Para que nada falte, en fin, de por medio se han hecho
valer las secuelas, difíciles de evaluar, de una crisis como la ucraniana. Hay
tres, con todo, que se antojan evidentes. La primera, un generoso regalo del
sagaz presidente ruso de estas horas, asume la forma de un rápido y formidable
fortalecimiento de una organización, la OTAN, que, frente a lo que reza la
propaganda oficial, anuncia un horizonte inquietante de militarización,
autoritarismo, intervencionismo, injerencias y represión de las disidencias. No
sé por qué todo ello me huele a ecofascismo y, con él, a los espasmos del
imperialismo más manido y tradicional. La segunda es la certificación de que
los imperios que en su caso se oponen, o parecen hacerlo, a semejante ignominia
—y pienso, claro, en la Rusia de los oligarcas y las desigualdades— no proponen
otra cosa que la misma pócima miserable. La tercera, en fin, es la ausencia, en
los estamentos oficiales, y sin excepciones, de cualquier conciencia de los
límites.
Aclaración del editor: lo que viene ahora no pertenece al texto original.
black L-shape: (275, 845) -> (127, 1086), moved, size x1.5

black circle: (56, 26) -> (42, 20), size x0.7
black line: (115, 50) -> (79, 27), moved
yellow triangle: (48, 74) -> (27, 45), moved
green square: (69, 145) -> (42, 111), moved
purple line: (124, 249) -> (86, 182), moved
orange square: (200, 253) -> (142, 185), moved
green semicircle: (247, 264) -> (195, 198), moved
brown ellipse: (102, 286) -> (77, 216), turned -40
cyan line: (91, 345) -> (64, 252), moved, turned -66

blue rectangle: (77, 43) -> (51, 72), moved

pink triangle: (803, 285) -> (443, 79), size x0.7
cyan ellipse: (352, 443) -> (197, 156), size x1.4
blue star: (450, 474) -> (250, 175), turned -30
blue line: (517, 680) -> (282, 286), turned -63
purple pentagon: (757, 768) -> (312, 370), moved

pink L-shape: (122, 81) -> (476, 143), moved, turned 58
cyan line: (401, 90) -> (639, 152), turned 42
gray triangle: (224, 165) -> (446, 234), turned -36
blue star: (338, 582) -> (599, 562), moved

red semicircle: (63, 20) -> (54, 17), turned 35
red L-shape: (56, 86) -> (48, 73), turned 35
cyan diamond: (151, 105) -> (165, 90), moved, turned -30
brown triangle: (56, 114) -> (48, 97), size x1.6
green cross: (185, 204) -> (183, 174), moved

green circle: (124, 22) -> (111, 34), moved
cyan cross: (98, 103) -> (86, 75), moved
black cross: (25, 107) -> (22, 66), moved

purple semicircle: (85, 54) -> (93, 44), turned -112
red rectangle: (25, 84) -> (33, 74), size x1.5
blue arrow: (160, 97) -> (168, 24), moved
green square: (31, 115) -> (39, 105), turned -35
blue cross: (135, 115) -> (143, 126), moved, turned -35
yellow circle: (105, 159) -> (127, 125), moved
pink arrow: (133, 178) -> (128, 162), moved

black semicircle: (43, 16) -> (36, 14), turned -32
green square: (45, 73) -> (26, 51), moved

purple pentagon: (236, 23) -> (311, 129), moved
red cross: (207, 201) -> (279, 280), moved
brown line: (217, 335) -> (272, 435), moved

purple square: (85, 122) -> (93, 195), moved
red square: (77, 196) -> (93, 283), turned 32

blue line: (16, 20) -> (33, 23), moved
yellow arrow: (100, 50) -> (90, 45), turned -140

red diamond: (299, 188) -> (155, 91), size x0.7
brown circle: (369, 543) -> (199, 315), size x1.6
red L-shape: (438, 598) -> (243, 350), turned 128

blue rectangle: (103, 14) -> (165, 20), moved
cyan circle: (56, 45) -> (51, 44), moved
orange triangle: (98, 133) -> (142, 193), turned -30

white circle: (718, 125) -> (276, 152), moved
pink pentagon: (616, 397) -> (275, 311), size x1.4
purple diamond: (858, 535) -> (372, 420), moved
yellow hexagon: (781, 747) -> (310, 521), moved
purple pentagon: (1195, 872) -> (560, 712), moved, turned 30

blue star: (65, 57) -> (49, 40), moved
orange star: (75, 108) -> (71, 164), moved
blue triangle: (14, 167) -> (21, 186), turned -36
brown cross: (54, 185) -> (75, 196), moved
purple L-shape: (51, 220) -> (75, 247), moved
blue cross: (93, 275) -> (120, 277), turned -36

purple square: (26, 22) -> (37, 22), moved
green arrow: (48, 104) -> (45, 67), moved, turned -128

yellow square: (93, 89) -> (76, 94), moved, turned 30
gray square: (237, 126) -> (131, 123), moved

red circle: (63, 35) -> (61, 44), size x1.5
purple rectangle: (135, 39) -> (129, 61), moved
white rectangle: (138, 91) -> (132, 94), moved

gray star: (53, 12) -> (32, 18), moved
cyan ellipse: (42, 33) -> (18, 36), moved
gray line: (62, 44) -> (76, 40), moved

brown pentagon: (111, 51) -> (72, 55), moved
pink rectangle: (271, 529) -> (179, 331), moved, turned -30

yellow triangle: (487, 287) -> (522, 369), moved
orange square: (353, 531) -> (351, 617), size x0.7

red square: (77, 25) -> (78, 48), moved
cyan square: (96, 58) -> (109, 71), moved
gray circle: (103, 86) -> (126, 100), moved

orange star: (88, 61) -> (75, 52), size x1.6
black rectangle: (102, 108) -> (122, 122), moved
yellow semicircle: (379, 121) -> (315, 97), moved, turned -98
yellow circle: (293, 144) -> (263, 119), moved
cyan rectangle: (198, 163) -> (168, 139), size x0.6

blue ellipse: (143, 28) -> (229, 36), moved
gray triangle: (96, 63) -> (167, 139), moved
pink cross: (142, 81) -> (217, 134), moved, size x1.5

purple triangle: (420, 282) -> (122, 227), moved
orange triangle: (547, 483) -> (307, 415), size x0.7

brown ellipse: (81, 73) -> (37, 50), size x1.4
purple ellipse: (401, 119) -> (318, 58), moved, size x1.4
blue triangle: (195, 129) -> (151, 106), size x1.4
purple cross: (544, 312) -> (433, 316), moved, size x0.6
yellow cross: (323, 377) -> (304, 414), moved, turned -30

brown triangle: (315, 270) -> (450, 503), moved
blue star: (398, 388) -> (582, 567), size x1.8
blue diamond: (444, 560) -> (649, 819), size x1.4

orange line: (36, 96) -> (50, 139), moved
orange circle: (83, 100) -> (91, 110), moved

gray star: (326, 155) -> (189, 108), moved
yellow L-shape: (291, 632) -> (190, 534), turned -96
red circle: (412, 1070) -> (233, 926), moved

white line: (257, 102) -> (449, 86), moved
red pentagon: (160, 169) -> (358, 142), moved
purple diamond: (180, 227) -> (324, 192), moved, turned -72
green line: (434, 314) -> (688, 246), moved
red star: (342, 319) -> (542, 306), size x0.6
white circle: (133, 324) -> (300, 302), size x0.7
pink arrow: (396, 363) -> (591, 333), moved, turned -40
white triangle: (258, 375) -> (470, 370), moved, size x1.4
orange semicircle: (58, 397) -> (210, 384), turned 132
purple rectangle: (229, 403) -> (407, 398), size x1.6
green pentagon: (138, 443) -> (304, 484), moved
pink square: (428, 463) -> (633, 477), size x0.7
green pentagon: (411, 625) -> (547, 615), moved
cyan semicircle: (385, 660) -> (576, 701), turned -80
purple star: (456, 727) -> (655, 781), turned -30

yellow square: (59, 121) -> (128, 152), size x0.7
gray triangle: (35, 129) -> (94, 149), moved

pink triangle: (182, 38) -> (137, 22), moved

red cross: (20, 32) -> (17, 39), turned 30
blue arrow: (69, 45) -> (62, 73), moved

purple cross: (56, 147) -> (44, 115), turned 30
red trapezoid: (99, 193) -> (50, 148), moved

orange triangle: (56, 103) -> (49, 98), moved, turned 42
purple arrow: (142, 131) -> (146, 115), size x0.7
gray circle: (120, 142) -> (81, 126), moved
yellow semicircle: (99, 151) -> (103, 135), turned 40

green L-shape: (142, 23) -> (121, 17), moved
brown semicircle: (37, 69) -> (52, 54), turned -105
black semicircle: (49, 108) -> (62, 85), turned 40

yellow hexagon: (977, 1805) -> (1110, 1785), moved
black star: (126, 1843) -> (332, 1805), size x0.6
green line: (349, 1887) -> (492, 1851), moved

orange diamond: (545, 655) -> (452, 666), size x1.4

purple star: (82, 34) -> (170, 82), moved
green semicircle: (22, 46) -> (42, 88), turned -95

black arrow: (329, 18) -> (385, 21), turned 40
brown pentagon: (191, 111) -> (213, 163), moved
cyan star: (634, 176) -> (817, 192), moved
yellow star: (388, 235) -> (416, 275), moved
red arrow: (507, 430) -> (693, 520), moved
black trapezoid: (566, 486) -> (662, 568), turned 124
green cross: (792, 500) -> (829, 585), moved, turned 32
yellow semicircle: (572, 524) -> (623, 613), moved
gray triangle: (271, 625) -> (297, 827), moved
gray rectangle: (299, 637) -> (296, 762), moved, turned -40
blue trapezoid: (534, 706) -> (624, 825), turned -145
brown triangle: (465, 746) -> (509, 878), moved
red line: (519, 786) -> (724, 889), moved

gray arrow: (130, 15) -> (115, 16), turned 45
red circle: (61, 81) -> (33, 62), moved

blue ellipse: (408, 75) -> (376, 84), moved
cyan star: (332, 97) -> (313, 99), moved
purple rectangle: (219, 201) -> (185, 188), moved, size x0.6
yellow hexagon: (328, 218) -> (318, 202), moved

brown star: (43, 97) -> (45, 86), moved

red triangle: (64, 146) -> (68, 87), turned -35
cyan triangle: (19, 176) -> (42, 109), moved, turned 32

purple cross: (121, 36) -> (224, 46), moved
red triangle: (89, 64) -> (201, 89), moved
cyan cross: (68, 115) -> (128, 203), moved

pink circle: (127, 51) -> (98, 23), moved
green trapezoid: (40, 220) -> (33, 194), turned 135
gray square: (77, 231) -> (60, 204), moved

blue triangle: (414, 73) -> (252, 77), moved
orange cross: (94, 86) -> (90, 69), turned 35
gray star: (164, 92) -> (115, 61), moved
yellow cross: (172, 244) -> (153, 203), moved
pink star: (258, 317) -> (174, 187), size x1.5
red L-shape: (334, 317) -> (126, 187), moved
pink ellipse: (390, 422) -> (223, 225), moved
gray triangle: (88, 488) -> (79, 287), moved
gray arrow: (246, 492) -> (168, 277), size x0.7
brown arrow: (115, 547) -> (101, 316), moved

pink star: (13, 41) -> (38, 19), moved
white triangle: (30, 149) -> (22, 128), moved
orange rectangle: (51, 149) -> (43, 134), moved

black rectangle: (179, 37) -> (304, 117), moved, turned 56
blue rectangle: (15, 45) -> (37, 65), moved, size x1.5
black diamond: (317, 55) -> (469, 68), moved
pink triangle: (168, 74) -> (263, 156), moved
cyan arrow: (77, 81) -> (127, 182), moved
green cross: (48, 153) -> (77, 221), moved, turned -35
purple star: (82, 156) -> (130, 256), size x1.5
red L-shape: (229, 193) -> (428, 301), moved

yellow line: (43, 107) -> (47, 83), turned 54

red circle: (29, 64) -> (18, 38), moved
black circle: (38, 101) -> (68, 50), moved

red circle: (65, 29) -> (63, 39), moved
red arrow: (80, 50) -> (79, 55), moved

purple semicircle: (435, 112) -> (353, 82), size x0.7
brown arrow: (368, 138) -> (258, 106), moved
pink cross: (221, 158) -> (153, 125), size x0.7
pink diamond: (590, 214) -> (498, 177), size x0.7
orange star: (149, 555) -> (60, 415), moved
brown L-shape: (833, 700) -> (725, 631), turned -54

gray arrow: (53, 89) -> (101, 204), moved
En esos estamentos no se ha abierto espacio alguno para el designio de
poner freno al proyecto macabro del crecimiento, para la urgencia de
redistribuir radicalmente los recursos y para la premura de desarrollar
respuestas de carácter colectivo.
Asistimos, antes bien, a una nueva e inquietante huida
hacia adelante, que unas veces es pintoresca —Irán y Venezuela vuelven a la
anormalidad de las relaciones comerciales— y otras asume la forma del delirio
de un fracking renacido y de una energía nuclear recuperada, con la
marca España —por lo que veo— felizmente en cabeza de los flujos energéticos
mundiales. No sé si lo que hay por detrás son palos de ciego o, muy al
contrario, un proyecto cada vez más consciente, perfilado y criminal. Pero me
da que el colapso ya no es cosa del futuro: está aquí.